• _Material to process_
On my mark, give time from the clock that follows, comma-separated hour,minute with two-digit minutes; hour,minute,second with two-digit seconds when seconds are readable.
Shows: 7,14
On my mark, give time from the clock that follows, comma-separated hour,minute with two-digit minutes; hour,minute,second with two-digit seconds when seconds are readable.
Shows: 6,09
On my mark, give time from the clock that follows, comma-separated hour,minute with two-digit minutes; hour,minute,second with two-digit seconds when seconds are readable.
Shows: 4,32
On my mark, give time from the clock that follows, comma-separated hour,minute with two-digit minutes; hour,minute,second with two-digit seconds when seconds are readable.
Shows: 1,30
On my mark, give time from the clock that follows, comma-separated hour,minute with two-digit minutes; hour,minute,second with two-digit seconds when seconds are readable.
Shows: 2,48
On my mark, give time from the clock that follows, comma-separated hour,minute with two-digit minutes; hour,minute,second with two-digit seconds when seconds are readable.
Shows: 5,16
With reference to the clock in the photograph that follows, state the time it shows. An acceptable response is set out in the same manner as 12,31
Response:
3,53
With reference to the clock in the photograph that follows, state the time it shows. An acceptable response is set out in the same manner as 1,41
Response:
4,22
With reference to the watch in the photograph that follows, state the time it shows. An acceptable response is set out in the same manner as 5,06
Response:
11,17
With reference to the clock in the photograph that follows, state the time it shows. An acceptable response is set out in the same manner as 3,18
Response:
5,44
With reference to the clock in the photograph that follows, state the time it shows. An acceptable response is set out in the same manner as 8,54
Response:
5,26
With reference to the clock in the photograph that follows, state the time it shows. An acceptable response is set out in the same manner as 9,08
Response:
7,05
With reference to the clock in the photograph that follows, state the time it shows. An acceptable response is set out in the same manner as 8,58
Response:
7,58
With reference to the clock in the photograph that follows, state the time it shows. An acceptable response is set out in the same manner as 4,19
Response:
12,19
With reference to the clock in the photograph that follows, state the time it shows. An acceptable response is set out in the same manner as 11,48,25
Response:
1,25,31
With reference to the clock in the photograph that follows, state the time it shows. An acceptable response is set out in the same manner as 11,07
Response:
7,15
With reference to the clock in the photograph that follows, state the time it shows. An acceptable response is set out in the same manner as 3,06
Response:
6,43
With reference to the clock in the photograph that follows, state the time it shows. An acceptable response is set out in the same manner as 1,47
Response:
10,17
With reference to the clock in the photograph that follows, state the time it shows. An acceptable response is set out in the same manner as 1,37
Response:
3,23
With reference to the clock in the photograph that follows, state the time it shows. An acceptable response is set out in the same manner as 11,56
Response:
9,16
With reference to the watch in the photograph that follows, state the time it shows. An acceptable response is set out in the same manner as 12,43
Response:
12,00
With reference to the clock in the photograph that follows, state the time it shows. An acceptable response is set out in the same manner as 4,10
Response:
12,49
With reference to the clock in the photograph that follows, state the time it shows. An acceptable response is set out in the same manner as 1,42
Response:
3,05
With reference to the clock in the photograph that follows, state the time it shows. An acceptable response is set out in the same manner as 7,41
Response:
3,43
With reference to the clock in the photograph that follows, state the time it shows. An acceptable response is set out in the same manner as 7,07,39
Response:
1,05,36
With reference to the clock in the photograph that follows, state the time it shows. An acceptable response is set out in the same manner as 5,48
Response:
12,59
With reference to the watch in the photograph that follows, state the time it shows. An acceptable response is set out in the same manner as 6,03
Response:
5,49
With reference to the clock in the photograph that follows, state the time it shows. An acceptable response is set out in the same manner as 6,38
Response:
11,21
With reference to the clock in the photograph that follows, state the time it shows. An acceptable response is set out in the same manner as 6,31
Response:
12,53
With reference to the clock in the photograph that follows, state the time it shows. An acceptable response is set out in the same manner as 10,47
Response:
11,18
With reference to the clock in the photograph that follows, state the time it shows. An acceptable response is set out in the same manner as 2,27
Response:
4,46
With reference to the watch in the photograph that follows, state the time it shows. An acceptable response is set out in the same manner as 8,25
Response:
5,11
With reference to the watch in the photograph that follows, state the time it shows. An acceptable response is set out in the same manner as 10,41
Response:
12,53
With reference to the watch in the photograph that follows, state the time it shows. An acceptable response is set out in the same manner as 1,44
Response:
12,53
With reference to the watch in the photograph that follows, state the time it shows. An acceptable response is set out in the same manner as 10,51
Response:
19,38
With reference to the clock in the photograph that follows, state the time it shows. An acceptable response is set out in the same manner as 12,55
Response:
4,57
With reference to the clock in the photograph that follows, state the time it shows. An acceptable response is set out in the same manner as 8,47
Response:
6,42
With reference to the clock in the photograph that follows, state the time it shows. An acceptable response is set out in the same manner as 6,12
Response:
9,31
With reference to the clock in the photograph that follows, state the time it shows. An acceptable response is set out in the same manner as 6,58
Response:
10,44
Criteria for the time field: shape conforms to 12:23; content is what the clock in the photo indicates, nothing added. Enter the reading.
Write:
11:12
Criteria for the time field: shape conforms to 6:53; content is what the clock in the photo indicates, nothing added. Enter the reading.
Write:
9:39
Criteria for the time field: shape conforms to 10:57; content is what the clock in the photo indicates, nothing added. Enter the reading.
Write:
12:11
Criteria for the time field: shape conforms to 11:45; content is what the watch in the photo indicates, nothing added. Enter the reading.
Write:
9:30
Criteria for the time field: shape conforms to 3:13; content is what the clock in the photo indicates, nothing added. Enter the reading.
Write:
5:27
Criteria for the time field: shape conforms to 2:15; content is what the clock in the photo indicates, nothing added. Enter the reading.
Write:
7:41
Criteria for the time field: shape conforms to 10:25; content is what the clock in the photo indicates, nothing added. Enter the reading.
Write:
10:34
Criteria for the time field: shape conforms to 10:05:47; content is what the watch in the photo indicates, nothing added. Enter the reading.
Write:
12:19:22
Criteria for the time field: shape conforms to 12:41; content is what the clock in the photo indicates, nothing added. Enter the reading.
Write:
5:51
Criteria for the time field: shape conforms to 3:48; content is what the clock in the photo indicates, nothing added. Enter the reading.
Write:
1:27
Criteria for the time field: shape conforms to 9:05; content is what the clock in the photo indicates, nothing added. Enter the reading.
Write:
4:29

• _To do_
Reproduce every one of the entries above word for word, keeping their order and line breaks.

• _Task answer_
On my mark, give time from the clock that follows, comma-separated hour,minute with two-digit minutes; hour,minute,second with two-digit seconds when seconds are readable.
Shows: 7,14
On my mark, give time from the clock that follows, comma-separated hour,minute with two-digit minutes; hour,minute,second with two-digit seconds when seconds are readable.
Shows: 6,09
On my mark, give time from the clock that follows, comma-separated hour,minute with two-digit minutes; hour,minute,second with two-digit seconds when seconds are readable.
Shows: 4,32
On my mark, give time from the clock that follows, comma-separated hour,minute with two-digit minutes; hour,minute,second with two-digit seconds when seconds are readable.
Shows: 1,30
On my mark, give time from the clock that follows, comma-separated hour,minute with two-digit minutes; hour,minute,second with two-digit seconds when seconds are readable.
Shows: 2,48
On my mark, give time from the clock that follows, comma-separated hour,minute with two-digit minutes; hour,minute,second with two-digit seconds when seconds are readable.
Shows: 5,16
With reference to the clock in the photograph that follows, state the time it shows. An acceptable response is set out in the same manner as 12,31
Response:
3,53
With reference to the clock in the photograph that follows, state the time it shows. An acceptable response is set out in the same manner as 1,41
Response:
4,22
With reference to the watch in the photograph that follows, state the time it shows. An acceptable response is set out in the same manner as 5,06
Response:
11,17
With reference to the clock in the photograph that follows, state the time it shows. An acceptable response is set out in the same manner as 3,18
Response:
5,44
With reference to the clock in the photograph that follows, state the time it shows. An acceptable response is set out in the same manner as 8,54
Response:
5,26
With reference to the clock in the photograph that follows, state the time it shows. An acceptable response is set out in the same manner as 9,08
Response:
7,05
With reference to the clock in the photograph that follows, state the time it shows. An acceptable response is set out in the same manner as 8,58
Response:
7,58
With reference to the clock in the photograph that follows, state the time it shows. An acceptable response is set out in the same manner as 4,19
Response:
12,19
With reference to the clock in the photograph that follows, state the time it shows. An acceptable response is set out in the same manner as 11,48,25
Response:
1,25,31
With reference to the clock in the photograph that follows, state the time it shows. An acceptable response is set out in the same manner as 11,07
Response:
7,15
With reference to the clock in the photograph that follows, state the time it shows. An acceptable response is set out in the same manner as 3,06
Response:
6,43
With reference to the clock in the photograph that follows, state the time it shows. An acceptable response is set out in the same manner as 1,47
Response:
10,17
With reference to the clock in the photograph that follows, state the time it shows. An acceptable response is set out in the same manner as 1,37
Response:
3,23
With reference to the clock in the photograph that follows, state the time it shows. An acceptable response is set out in the same manner as 11,56
Response:
9,16
With reference to the watch in the photograph that follows, state the time it shows. An acceptable response is set out in the same manner as 12,43
Response:
12,00
With reference to the clock in the photograph that follows, state the time it shows. An acceptable response is set out in the same manner as 4,10
Response:
12,49
With reference to the clock in the photograph that follows, state the time it shows. An acceptable response is set out in the same manner as 1,42
Response:
3,05
With reference to the clock in the photograph that follows, state the time it shows. An acceptable response is set out in the same manner as 7,41
Response:
3,43
With reference to the clock in the photograph that follows, state the time it shows. An acceptable response is set out in the same manner as 7,07,39
Response:
1,05,36
With reference to the clock in the photograph that follows, state the time it shows. An acceptable response is set out in the same manner as 5,48
Response:
12,59
With reference to the watch in the photograph that follows, state the time it shows. An acceptable response is set out in the same manner as 6,03
Response:
5,49
With reference to the clock in the photograph that follows, state the time it shows. An acceptable response is set out in the same manner as 6,38
Response:
11,21
With reference to the clock in the photograph that follows, state the time it shows. An acceptable response is set out in the same manner as 6,31
Response:
12,53
With reference to the clock in the photograph that follows, state the time it shows. An acceptable response is set out in the same manner as 10,47
Response:
11,18
With reference to the clock in the photograph that follows, state the time it shows. An acceptable response is set out in the same manner as 2,27
Response:
4,46
With reference to the watch in the photograph that follows, state the time it shows. An acceptable response is set out in the same manner as 8,25
Response:
5,11
With reference to the watch in the photograph that follows, state the time it shows. An acceptable response is set out in the same manner as 10,41
Response:
12,53
With reference to the watch in the photograph that follows, state the time it shows. An acceptable response is set out in the same manner as 1,44
Response:
12,53
With reference to the watch in the photograph that follows, state the time it shows. An acceptable response is set out in the same manner as 10,51
Response:
19,38
With reference to the clock in the photograph that follows, state the time it shows. An acceptable response is set out in the same manner as 12,55
Response:
4,57
With reference to the clock in the photograph that follows, state the time it shows. An acceptable response is set out in the same manner as 8,47
Response:
6,42
With reference to the clock in the photograph that follows, state the time it shows. An acceptable response is set out in the same manner as 6,12
Response:
9,31
With reference to the clock in the photograph that follows, state the time it shows. An acceptable response is set out in the same manner as 6,58
Response:
10,44
Criteria for the time field: shape conforms to 12:23; content is what the clock in the photo indicates, nothing added. Enter the reading.
Write:
11:12
Criteria for the time field: shape conforms to 6:53; content is what the clock in the photo indicates, nothing added. Enter the reading.
Write:
9:39
Criteria for the time field: shape conforms to 10:57; content is what the clock in the photo indicates, nothing added. Enter the reading.
Write:
12:11
Criteria for the time field: shape conforms to 11:45; content is what the watch in the photo indicates, nothing added. Enter the reading.
Write:
9:30
Criteria for the time field: shape conforms to 3:13; content is what the clock in the photo indicates, nothing added. Enter the reading.
Write:
5:27
Criteria for the time field: shape conforms to 2:15; content is what the clock in the photo indicates, nothing added. Enter the reading.
Write:
7:41
Criteria for the time field: shape conforms to 10:25; content is what the clock in the photo indicates, nothing added. Enter the reading.
Write:
10:34
Criteria for the time field: shape conforms to 10:05:47; content is what the watch in the photo indicates, nothing added. Enter the reading.
Write:
12:19:22
Criteria for the time field: shape conforms to 12:41; content is what the clock in the photo indicates, nothing added. Enter the reading.
Write:
5:51
Criteria for the time field: shape conforms to 3:48; content is what the clock in the photo indicates, nothing added. Enter the reading.
Write:
1:27
Criteria for the time field: shape conforms to 9:05; content is what the clock in the photo indicates, nothing added. Enter the reading.
Write:
4:29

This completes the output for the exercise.